Comanches
Paso habitualmente por la madrileña avenida de la Castellana, camino de mi casa. Lo que quiere decir que paso por el campamento comanche de los trabajadores de Sintel, esos 2.000 damnificados por una política empresarial de morro y bandidaje. Llevan siete meses sin cobrar y han montado un poblado en la avenida, frente al Ministerio de Economía. Todos los días se manifiestan, y cada vez que tropiezo con el atasco que provocan se me llevan los demonios (pobre Madrid, depositaria de todas las broncas del Estado). Recuerdo particularmente un viernes nefasto en el que me pilló manifestación de Sintel por la mañana y manifestación de Sintel por la tarde. Un colapso circulatorio de horas. Aquel día hubiera querido poder desintegrarles.
Aparte de esos momentos de desesperación conductora, la verdad es que les estoy tomando cariño a estos comanches de la sociedad pos-industrial. Veo cómo va asentándose el poblado cada día, cómo aumentan los tenderetes y las pancartas. En los atascos hay tiempo de mirar y ya me suena la cara de bastantes. Y reconozco el anorak que llevan, gris con una franja azul sobre los hombros. El otro día incluso vi un grupito fuera del campamento, en un barrio lejano. Advertí su presencia por el anorak, del mismo modo que los sioux se distinguían por su adorno de plumas específico. Se me alegró el corazón y me dieron ganas de saludarles. Ya son algo mío. O, para ser exactos, algo nuestro.

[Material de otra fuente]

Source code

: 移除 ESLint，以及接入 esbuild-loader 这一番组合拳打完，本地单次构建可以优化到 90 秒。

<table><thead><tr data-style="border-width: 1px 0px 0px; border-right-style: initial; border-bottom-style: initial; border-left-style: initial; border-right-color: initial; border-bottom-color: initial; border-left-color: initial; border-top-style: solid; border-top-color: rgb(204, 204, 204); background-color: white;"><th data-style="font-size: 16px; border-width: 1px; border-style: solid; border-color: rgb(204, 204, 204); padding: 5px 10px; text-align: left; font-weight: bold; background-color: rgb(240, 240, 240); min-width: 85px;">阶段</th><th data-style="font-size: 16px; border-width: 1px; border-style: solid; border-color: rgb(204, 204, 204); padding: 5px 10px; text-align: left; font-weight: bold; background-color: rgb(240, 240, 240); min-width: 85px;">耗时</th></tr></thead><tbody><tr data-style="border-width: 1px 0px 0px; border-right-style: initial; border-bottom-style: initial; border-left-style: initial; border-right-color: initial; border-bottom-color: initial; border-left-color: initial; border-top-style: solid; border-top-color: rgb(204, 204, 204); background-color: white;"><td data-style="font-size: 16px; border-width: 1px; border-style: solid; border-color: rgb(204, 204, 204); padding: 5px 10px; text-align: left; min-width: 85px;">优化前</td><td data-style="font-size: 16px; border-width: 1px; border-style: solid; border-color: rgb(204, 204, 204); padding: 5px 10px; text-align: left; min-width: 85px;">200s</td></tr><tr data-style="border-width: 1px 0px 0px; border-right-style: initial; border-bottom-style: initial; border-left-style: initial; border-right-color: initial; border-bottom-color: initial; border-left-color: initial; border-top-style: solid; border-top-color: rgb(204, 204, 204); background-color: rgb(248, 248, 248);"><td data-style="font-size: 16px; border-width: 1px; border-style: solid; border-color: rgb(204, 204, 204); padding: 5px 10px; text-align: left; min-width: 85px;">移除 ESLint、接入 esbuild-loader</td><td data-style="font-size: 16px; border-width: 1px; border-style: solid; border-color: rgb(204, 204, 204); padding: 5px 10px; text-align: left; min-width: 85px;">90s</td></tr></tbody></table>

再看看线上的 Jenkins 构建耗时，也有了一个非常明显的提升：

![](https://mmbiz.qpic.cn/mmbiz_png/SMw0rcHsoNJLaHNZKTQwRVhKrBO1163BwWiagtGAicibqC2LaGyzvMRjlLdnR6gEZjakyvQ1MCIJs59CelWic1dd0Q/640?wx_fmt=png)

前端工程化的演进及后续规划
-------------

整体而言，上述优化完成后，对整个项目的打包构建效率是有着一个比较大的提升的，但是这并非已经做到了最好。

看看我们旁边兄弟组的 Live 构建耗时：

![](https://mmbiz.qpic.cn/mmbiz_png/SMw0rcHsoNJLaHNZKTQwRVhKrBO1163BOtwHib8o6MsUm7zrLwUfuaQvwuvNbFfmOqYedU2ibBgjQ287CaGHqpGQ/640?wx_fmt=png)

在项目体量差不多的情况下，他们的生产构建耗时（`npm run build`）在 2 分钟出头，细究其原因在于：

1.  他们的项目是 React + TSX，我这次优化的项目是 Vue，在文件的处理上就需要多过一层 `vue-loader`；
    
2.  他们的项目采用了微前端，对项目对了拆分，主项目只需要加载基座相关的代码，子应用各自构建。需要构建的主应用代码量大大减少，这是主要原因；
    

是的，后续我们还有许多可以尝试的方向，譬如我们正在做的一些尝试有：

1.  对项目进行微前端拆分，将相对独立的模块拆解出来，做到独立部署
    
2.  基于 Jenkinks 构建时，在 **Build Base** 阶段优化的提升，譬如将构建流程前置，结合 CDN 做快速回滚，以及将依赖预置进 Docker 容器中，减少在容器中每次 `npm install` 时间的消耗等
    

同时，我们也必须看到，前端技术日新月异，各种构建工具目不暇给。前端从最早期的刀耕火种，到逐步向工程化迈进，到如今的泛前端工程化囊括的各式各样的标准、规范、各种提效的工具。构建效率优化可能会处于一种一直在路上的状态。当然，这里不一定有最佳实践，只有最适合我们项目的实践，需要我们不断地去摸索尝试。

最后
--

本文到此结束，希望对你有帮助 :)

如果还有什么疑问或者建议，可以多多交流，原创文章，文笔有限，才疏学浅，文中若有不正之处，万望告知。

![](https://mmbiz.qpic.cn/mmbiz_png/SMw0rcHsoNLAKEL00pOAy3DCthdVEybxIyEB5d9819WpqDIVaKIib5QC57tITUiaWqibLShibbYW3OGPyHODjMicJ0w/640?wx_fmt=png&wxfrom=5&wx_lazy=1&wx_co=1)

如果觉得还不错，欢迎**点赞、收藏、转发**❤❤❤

Sintel era una moderna y rentable empresa filial de Telefónica. En 1996, el Gobierno de Felipe González se la vendió al cubano Mas Canosa por dos duros, en una de esas operaciones turbias y apestosas que auguran lo peor. Al parecer, Canosa dejó sin pagar 4.500 millones, y luego sus herederos descapitalizaron la empresa y la hundieron con vigoroso empeño. Además, Telefónica les debe dinero, y el Gobierno del PP se desentiende. No tengo espacio aquí para contarlo todo, pero créanme si les digo que es una historia de abusos y de víctimas. Todas las sociedades cometen unas iniquidades específicas, y estos trabajadores de Sintel masacrados por la cultura del pelotazo son algo muy propio. Son los sacrificados por la maquinaria, son los olvidados. Son nuestros comanches.